Task to complete
Since only part of the material below is wanted, output exactly the lines from the one with "- **Documentation complexity**" up to and including the one with "#### **Integrated Features**".

Materials provided
BEGIN

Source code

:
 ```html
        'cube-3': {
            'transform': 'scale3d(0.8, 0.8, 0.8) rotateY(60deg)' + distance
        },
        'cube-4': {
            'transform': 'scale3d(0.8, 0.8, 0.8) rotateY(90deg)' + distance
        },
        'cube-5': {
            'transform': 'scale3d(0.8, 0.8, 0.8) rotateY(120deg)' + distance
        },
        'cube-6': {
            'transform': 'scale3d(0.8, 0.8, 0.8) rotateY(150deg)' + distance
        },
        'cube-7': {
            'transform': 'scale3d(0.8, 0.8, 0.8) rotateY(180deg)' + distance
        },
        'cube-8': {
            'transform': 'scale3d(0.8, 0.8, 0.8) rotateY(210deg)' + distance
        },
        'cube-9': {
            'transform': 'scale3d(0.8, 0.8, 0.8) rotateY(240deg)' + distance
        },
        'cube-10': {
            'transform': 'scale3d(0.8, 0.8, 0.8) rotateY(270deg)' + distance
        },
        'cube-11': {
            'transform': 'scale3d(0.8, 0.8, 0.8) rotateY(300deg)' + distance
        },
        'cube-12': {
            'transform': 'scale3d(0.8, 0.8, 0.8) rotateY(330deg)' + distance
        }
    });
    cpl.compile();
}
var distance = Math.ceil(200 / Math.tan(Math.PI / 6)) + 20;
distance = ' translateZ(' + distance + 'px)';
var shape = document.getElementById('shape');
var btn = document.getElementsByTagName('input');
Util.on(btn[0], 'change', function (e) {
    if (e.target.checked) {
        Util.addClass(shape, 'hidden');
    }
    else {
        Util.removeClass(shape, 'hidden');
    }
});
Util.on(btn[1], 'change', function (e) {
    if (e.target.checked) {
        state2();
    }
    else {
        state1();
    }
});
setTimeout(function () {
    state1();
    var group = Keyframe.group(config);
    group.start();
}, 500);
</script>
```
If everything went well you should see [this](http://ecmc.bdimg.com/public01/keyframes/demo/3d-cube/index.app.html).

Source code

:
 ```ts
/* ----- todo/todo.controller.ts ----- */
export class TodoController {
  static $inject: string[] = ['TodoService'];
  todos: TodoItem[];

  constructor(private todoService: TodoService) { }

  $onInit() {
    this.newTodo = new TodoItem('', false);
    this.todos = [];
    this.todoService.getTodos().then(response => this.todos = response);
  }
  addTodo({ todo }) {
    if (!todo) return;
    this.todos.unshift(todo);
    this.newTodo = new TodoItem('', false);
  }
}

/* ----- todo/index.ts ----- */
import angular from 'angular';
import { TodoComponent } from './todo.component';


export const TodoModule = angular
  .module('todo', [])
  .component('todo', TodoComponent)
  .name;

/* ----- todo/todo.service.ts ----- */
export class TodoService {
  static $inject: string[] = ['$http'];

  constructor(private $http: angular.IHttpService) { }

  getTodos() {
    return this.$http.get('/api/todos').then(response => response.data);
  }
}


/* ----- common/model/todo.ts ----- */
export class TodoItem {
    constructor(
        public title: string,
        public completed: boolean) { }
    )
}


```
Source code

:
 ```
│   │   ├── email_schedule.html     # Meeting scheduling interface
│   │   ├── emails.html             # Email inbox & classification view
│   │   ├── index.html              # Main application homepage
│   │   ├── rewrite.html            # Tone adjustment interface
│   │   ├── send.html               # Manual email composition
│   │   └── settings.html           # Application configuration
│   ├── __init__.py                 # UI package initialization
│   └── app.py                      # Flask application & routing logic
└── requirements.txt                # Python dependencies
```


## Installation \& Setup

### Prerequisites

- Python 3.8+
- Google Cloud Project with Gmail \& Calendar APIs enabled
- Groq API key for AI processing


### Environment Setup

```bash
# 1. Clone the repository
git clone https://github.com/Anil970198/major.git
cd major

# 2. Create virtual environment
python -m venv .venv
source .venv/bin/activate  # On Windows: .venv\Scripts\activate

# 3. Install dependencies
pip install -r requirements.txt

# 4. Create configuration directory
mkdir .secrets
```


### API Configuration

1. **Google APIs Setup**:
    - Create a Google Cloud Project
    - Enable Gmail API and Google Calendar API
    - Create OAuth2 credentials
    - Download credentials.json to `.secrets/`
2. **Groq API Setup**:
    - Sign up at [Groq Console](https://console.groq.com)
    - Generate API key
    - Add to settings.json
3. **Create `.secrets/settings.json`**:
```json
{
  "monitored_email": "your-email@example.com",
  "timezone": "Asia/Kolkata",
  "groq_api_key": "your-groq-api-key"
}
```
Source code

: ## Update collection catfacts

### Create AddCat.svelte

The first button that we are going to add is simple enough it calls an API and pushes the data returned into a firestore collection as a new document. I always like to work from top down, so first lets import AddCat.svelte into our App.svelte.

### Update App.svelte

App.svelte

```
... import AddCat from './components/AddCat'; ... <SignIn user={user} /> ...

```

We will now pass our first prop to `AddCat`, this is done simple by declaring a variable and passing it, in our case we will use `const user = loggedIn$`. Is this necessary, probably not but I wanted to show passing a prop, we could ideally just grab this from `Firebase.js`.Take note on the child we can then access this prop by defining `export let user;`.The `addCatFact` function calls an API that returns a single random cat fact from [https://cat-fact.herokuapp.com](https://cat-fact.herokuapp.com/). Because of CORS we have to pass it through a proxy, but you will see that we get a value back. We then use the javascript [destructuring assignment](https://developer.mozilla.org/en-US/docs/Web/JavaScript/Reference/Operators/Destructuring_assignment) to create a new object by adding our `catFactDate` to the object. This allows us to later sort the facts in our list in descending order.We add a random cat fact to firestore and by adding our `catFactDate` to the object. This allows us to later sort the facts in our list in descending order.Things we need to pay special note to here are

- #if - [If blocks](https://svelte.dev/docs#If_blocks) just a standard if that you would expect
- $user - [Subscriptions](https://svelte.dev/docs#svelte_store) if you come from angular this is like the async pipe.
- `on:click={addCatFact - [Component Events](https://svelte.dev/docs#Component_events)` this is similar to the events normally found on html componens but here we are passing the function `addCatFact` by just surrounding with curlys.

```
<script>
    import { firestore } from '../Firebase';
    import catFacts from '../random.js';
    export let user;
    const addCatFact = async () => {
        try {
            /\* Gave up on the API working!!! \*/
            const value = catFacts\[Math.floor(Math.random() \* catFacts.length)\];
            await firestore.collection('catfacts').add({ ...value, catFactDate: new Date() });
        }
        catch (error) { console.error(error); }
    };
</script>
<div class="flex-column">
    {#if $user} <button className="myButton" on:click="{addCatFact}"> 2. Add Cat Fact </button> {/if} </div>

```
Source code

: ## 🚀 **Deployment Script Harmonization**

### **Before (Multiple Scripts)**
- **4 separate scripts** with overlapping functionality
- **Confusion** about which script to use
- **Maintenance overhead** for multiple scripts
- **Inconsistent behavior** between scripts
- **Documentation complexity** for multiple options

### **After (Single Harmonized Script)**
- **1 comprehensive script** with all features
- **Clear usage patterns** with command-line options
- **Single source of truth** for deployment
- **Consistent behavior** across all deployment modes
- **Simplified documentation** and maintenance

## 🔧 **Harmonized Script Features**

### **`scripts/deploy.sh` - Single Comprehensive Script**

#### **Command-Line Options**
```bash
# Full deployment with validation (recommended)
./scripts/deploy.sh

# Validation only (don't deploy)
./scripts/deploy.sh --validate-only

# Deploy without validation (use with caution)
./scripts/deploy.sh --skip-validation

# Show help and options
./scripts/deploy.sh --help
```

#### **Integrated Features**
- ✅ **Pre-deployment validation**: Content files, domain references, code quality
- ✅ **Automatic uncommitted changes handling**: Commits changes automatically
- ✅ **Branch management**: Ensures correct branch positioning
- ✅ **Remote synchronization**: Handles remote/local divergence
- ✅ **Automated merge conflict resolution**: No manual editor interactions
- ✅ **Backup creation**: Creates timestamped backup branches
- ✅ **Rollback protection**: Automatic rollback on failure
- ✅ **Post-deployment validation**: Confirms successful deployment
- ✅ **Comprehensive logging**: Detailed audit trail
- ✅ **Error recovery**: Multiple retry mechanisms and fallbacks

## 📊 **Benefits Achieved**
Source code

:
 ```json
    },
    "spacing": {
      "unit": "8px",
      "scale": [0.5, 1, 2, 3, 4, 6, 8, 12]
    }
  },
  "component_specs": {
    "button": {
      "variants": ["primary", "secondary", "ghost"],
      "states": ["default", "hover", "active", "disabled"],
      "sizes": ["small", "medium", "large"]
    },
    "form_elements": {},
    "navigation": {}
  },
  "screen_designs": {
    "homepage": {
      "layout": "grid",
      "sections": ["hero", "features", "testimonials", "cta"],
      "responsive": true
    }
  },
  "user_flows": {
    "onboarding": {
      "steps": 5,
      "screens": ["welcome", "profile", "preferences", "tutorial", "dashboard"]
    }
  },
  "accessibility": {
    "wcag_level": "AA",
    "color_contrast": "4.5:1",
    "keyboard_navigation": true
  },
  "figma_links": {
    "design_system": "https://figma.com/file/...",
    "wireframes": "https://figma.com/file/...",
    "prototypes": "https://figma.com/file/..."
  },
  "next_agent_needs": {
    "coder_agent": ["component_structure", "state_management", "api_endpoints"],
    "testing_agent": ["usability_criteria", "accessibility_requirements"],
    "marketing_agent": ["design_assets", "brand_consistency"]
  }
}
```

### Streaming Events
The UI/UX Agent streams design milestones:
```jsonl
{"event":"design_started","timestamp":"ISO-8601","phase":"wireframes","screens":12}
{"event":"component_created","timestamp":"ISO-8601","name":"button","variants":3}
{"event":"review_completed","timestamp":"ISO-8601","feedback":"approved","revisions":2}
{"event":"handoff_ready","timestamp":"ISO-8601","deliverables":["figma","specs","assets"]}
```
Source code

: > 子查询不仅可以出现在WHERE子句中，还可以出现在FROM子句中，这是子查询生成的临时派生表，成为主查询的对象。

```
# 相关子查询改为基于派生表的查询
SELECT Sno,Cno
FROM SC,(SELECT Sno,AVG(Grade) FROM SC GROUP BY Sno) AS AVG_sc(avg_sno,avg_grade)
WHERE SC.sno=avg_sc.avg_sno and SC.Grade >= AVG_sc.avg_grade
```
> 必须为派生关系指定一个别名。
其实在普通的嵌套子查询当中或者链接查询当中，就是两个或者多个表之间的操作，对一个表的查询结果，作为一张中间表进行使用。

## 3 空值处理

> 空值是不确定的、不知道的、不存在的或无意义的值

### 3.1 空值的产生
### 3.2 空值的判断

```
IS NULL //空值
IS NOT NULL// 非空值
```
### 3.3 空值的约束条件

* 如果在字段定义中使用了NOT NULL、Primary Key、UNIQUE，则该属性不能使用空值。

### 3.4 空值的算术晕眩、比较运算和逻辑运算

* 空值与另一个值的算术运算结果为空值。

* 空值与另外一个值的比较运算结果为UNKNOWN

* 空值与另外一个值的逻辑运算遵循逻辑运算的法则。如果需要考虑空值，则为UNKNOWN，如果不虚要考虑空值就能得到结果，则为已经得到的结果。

END

Written solution
- **Documentation complexity** for multiple options

### **After (Single Harmonized Script)**
- **1 comprehensive script** with all features
- **Clear usage patterns** with command-line options
- **Single source of truth** for deployment
- **Consistent behavior** across all deployment modes
- **Simplified documentation** and maintenance

## 🔧 **Harmonized Script Features**

### **`scripts/deploy.sh` - Single Comprehensive Script**

#### **Command-Line Options**
```bash
# Full deployment with validation (recommended)
./scripts/deploy.sh

# Validation only (don't deploy)
./scripts/deploy.sh --validate-only

# Deploy without validation (use with caution)
./scripts/deploy.sh --skip-validation

# Show help and options
./scripts/deploy.sh --help
```

#### **Integrated Features**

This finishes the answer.